**Instruction:** Give only the number of lines in the records that contain the word "Dinas".

**Record set:**
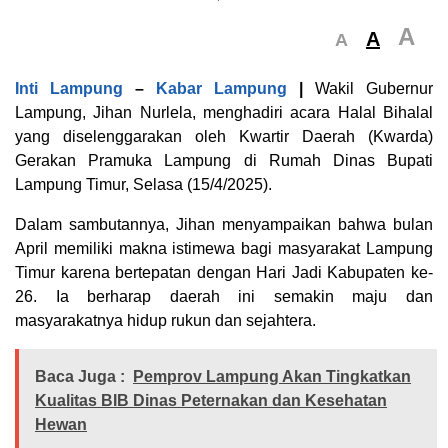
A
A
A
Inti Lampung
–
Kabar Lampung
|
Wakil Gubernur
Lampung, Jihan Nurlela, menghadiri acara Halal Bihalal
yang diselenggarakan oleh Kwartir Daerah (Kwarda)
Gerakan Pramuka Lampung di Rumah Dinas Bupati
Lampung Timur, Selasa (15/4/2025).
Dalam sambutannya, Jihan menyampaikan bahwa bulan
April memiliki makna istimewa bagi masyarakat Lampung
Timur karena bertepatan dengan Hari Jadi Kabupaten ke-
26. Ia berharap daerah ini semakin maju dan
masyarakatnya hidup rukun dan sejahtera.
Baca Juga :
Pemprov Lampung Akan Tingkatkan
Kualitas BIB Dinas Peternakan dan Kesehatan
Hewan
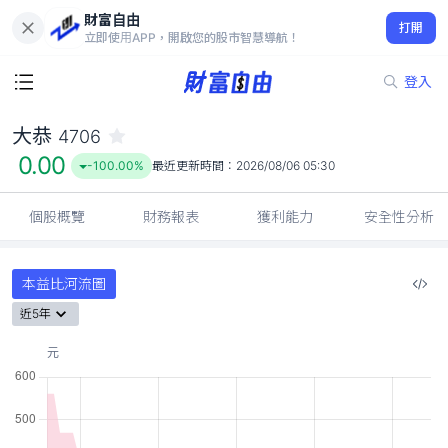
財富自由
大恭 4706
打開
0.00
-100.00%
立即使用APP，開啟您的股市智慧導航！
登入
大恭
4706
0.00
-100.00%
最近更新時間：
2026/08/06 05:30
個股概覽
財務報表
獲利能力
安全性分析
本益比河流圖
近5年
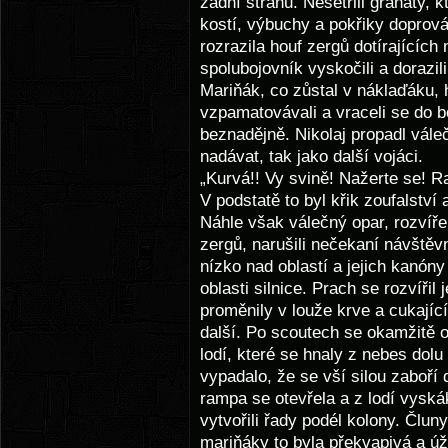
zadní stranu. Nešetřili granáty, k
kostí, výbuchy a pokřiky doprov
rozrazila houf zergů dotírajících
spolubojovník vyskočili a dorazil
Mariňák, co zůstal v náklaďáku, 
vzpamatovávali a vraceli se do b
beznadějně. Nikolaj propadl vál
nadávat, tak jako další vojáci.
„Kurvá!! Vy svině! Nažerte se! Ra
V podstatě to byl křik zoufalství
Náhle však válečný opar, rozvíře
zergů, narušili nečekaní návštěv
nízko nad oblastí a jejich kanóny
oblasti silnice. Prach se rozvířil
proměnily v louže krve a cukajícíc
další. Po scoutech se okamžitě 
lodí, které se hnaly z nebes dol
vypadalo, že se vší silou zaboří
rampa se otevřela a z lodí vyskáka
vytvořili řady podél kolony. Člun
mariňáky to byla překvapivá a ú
...
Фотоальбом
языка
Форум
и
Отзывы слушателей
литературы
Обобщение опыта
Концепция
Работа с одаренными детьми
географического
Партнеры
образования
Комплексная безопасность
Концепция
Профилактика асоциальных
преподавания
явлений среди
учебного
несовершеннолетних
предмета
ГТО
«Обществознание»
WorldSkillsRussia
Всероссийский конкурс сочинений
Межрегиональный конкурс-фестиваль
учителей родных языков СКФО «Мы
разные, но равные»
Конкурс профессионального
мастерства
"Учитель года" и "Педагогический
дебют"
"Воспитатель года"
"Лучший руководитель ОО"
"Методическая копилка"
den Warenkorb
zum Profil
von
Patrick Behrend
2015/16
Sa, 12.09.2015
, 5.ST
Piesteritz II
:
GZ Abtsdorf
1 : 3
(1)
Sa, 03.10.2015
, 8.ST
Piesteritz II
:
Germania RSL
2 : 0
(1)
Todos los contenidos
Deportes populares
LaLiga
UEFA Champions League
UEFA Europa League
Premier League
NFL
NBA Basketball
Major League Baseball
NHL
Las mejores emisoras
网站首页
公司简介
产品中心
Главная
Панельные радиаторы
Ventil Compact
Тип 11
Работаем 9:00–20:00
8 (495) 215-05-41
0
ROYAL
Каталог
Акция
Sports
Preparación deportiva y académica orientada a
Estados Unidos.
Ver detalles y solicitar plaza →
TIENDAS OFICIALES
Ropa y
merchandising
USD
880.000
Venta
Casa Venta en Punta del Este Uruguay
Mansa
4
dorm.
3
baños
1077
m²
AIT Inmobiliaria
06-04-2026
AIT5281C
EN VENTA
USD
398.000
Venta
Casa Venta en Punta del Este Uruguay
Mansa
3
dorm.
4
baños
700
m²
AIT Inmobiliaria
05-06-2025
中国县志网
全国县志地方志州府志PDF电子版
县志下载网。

**Answer to the problem:** 2